Sie schwiegen eine Weile.
"Herr Unterschnitt?"
Der Hausherr blickte Gunnar an, der erst einmal schlucken musste, bevor er fortfahren konnte.
"Falls wir recht haben, ich meine, falls die [Dämonen] wirklich dahinter stecken, wer könnte und helfen?"
"Wer uns helfen könnte? Da ist niemand, der uns helfen könnte. Wir müssten es erst mal beweisen."
"Aber wer hat'n Waffen gegen die Viecher?"
"Waffen? Die Armee natürlich. Die Metrowacht. Aber die werden nichts gegen die [Dämonen] tun, wenn die nicht öffentlich rebellieren. Vielleicht die vom Neuschaffensklub, oder die Abenteurer, die ihnen nacheifern. Die Osispun vielleicht. Ich bin mir ziemlich sicher, dass sie Waffen horten. Kann es ihnen nicht verübeln. Aber warum sollten sich diese ehrenwerten Leute in einen gesetzeswidrigen Kampf stürzen? Falls es wirklich die [Dämonen] sind, die hinter allem stecken, haben sie es wirklich geschickt angestellt."

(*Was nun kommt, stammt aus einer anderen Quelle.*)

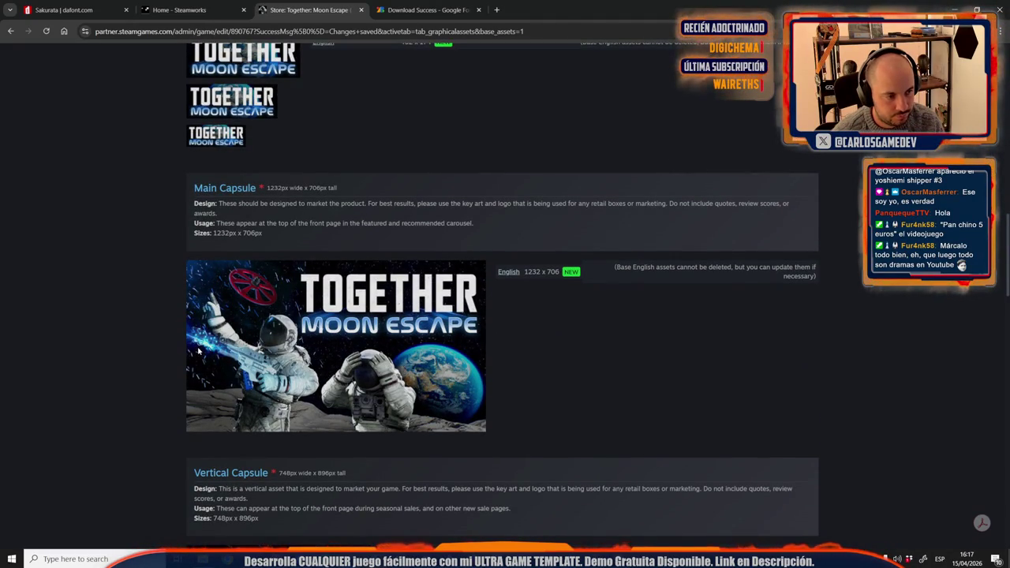
scroll(198, 351, "down", 3)
scroll(198, 351, "down", 2)
scroll(198, 350, "down", 2)
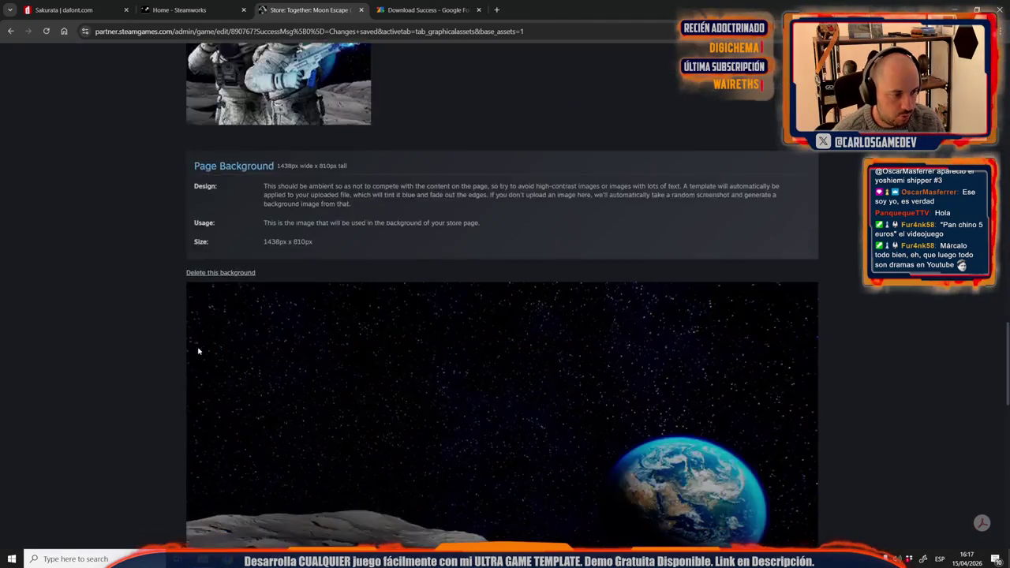
scroll(198, 350, "down", 3)
scroll(199, 350, "down", 4)
scroll(198, 351, "down", 1)
scroll(198, 350, "up", 3)
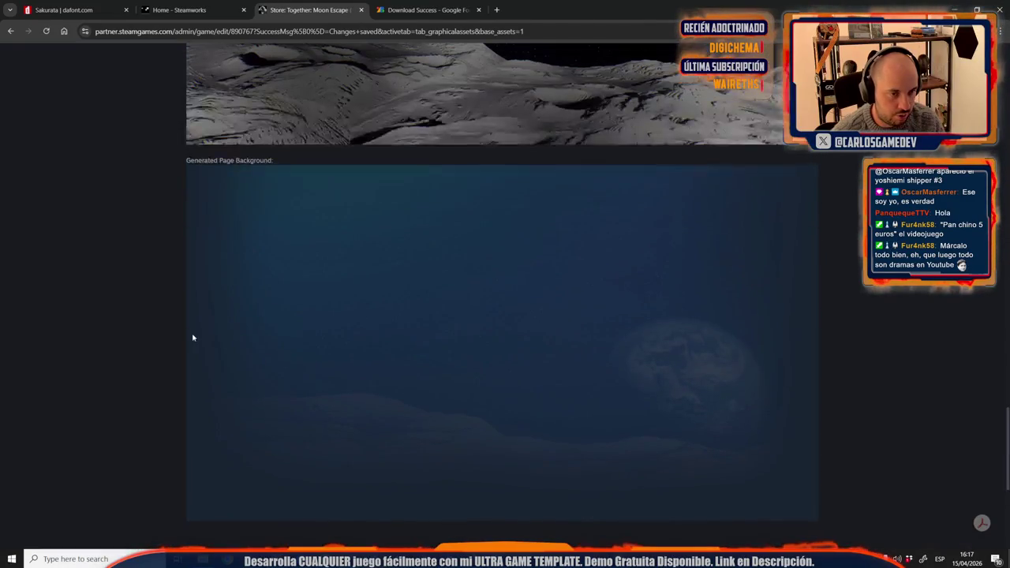
scroll(147, 354, "up", 4)
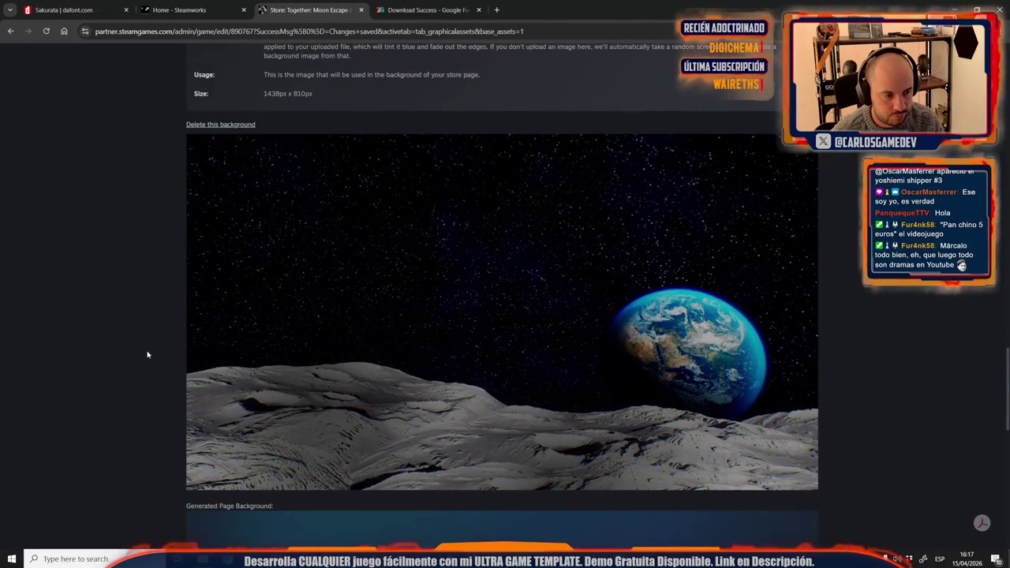
scroll(147, 355, "up", 5)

Grübelnde Stille trat ein während Unterschnitt erneut einen kräftigen Schluck nahm und den Krug verärgert überkopf hielt, weil nichts mehr herauskam.
"Vielleicht könnt' dein Vater was erfinden? Die Handschuh sind doch auch groß."

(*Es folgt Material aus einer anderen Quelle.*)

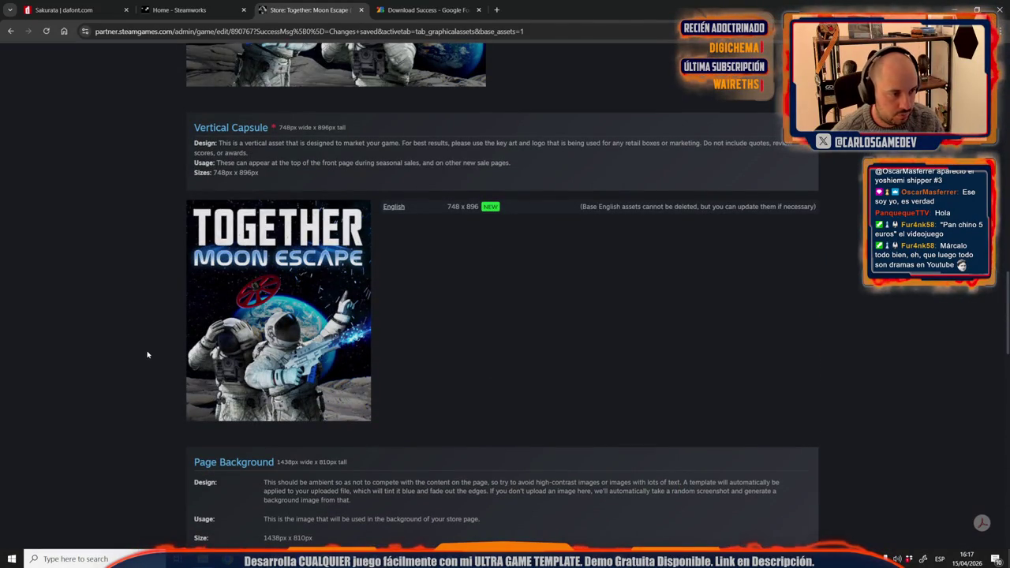
scroll(147, 355, "up", 5)
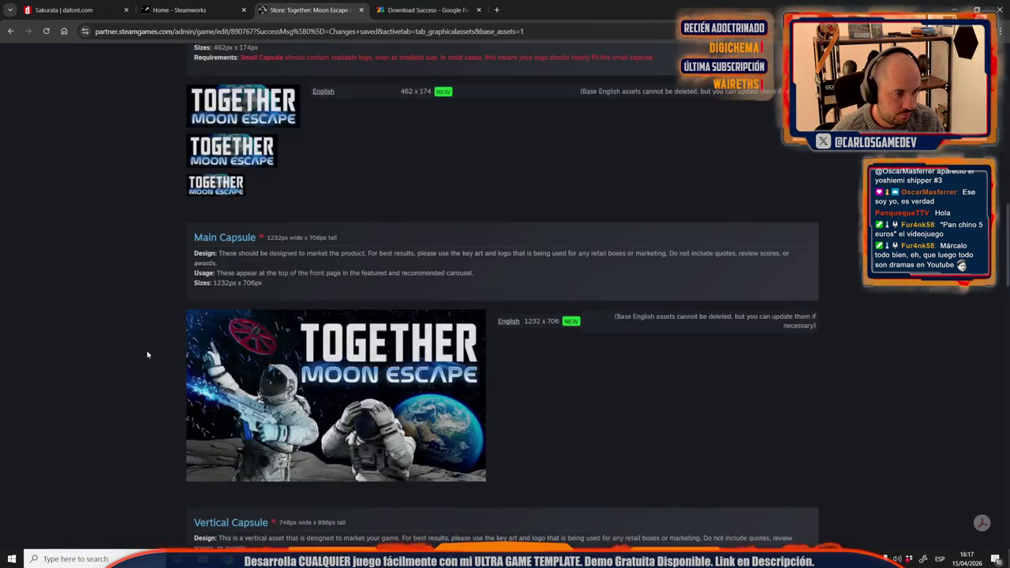
scroll(147, 355, "up", 2)
scroll(146, 354, "up", 3)
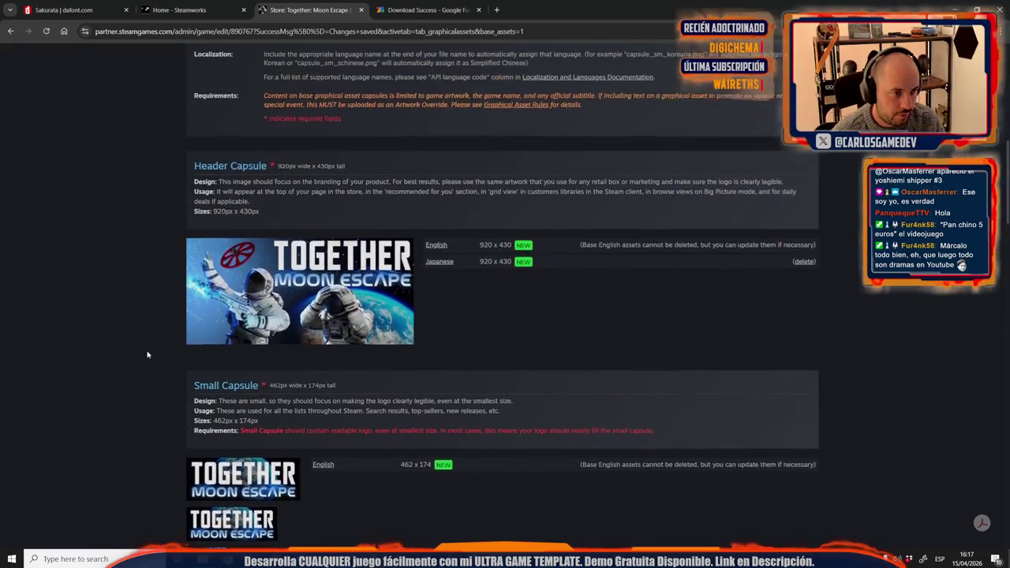
scroll(146, 354, "down", 3)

"Ich bin nicht sicher, ob ich meinen Vater danach fragen kann, Tiscio. Erstens hat er immer was anders zu tun und zweitens wird er gar nicht wollen, dass ich gegen [Dämonen] kämpfe."
"Und wenn wir wen vorschicken, der ihn bezahlt?"
"Woher willst du soviel Geld nehmen?"
"Weiss nich'. War nur so ne Idee."
"Es ist schon eine Schande, dass wir ein so schlechtes Verhältnis zu unseren Nachbarn haben. Beide, Gnemiar und die [Hügelstätte] sollen hervorragende Dämonenjäger besitzen. Wenn es hart auf hart käme, wären das vermutlich die einzigen, die schnell zur Stelle sein könnten."
Aber der Gedanke, Soldaten eines befeindeten Reiches in die Stadt zu holen, war selbst in den ausgefallensten Gedankengängen der Feldstraßler nicht vorgesehen.
Trotzdem konnten die beiden Jungs den Detektiv dabei beobachten, wie er zu lächeln begann.